On 3/1/07, Jonathan Sturges jonathan@sprintmail.com wrote:
- Does the order the devices appear in LB's irq_tables.c matter?
no, it keys by dev:fn.
- Linux always finds the LB IRQ table, but doesn't seem able to map
IRQs to my devices. Aren't the PCI IRQ lines mappable to pretty much any available ISA IRQ line, or are these hardwired? Here's an example of what I mean, from one of my tests (kernel 2.6.20.1, with PCI debugging enabled):
it's possible the pirq table is wrong, this is a frequent problem.
You can boot under the standard os, standard bios, and just look at the 3c register e.g. setpci -x 2:1.0 3cb. to see what the irq is for each device, then set your PIRQ table to work. Or, what we sometimes do, just ignore the PIRQ table and set the IRQs in linuxbios.
Even though it "guesses" IRQ 10, which is what I set in the table, it doesn't work. Is that because I've got the NIC's INTA pointed at the wrong PCI IRQ in my irq_tables.c, or because of something else?
could be some other stupid thing also needs setting up -- sometimes a problem on embedded system.
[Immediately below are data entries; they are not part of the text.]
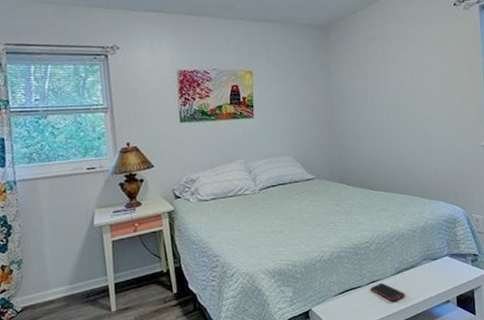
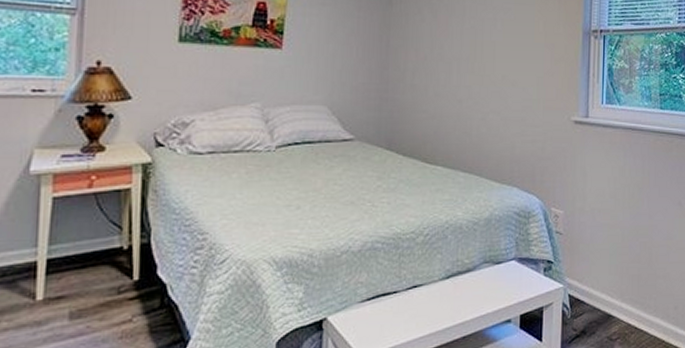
cell phone: present [370,282,405,302] -> none [409,288,455,316]

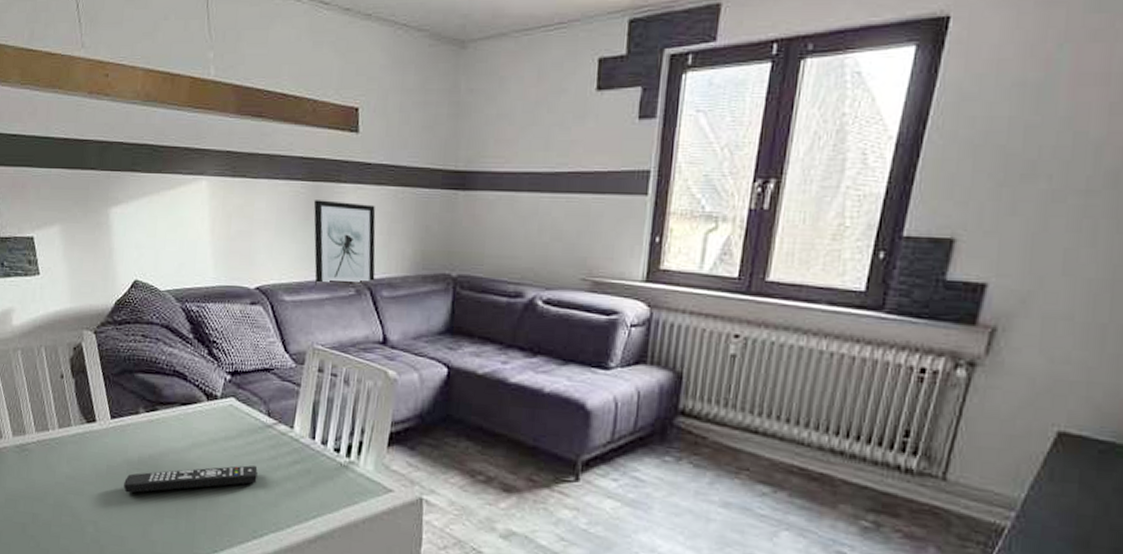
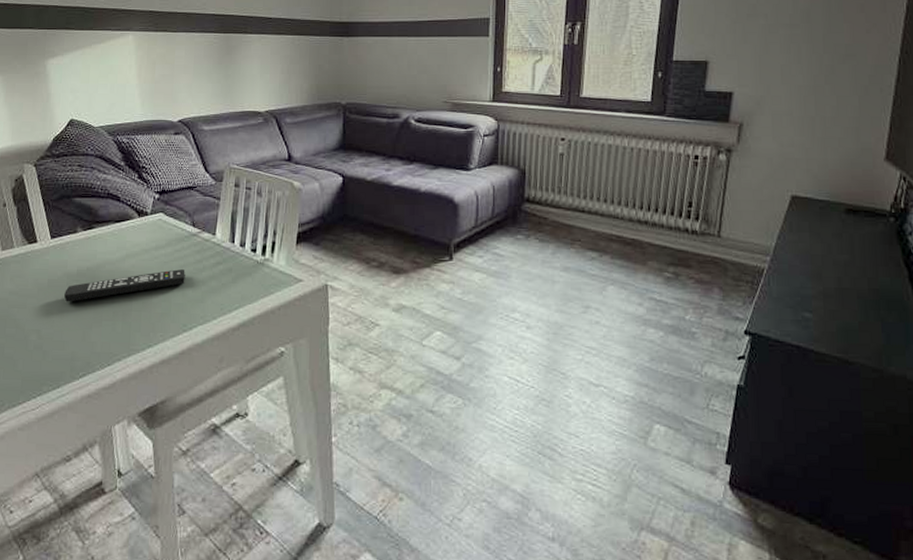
wall art: present [313,200,376,286] -> none [225,48,279,117]

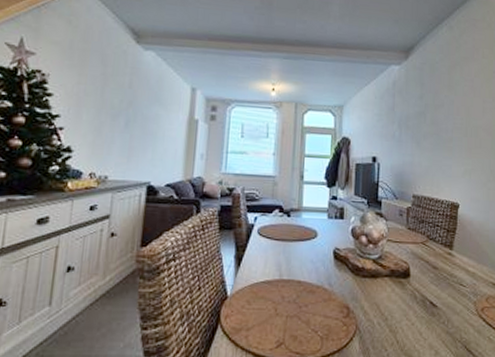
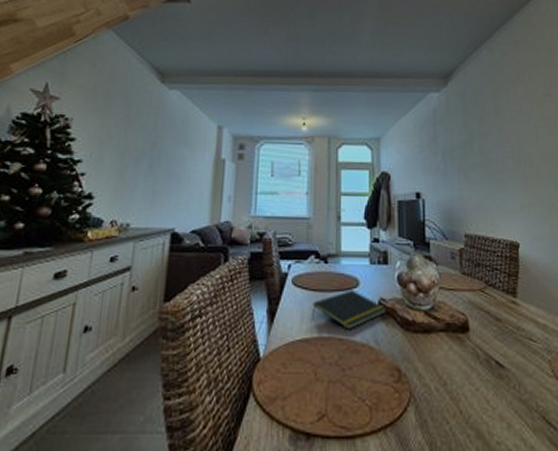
notepad: none [275,240,341,274] -> present [312,290,387,330]

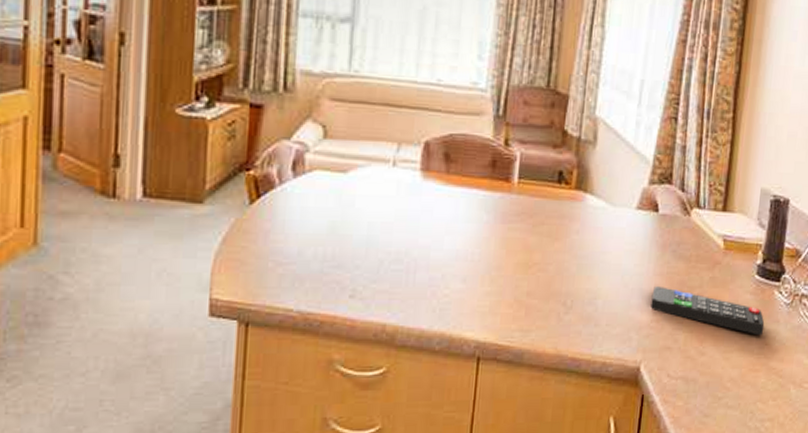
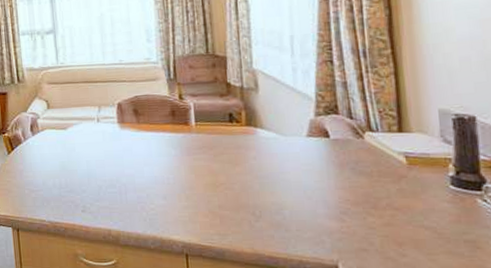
remote control: present [650,287,765,336] -> none [337,198,473,240]

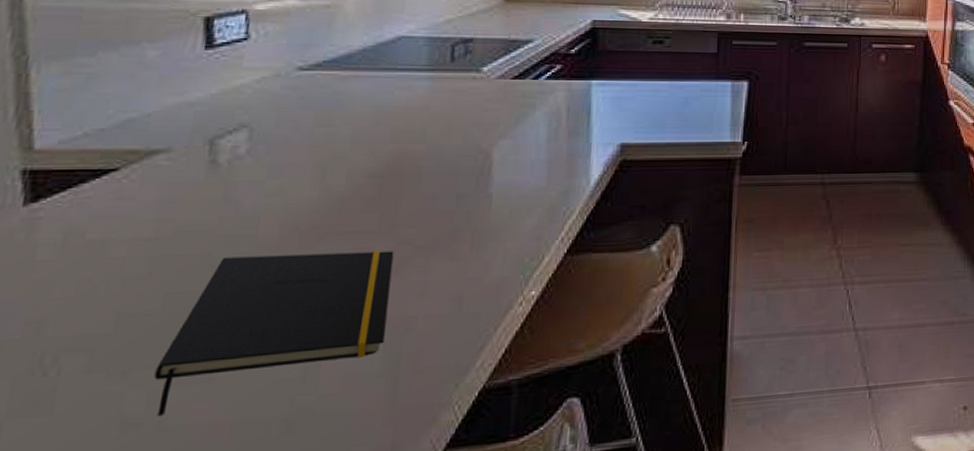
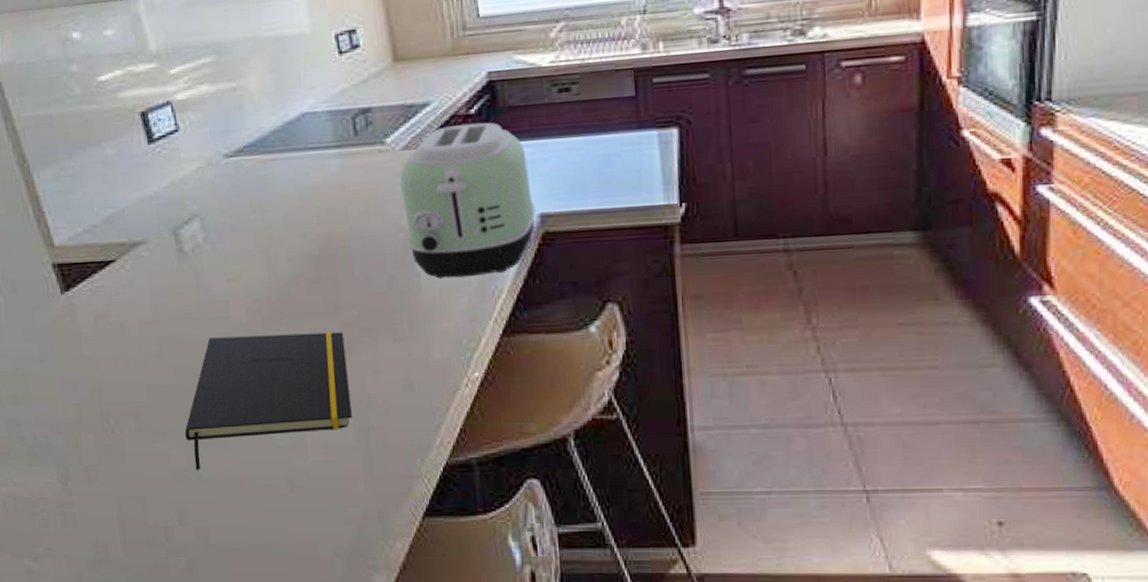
toaster: none [485,61,617,199] -> present [400,122,536,279]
Oh and before I forget, this is harder than a normal PC, due to the fact that the original BIOS in this winterm was for WinCE only. Thanks for any help with the IRQ mapping, I've not done this before and I'm not having an easy time with it.
it's either hard or harder. You're doing fine. After DRAM, IRQs are the hardest thing to get right, thanks to the bad design of PCI interrupts.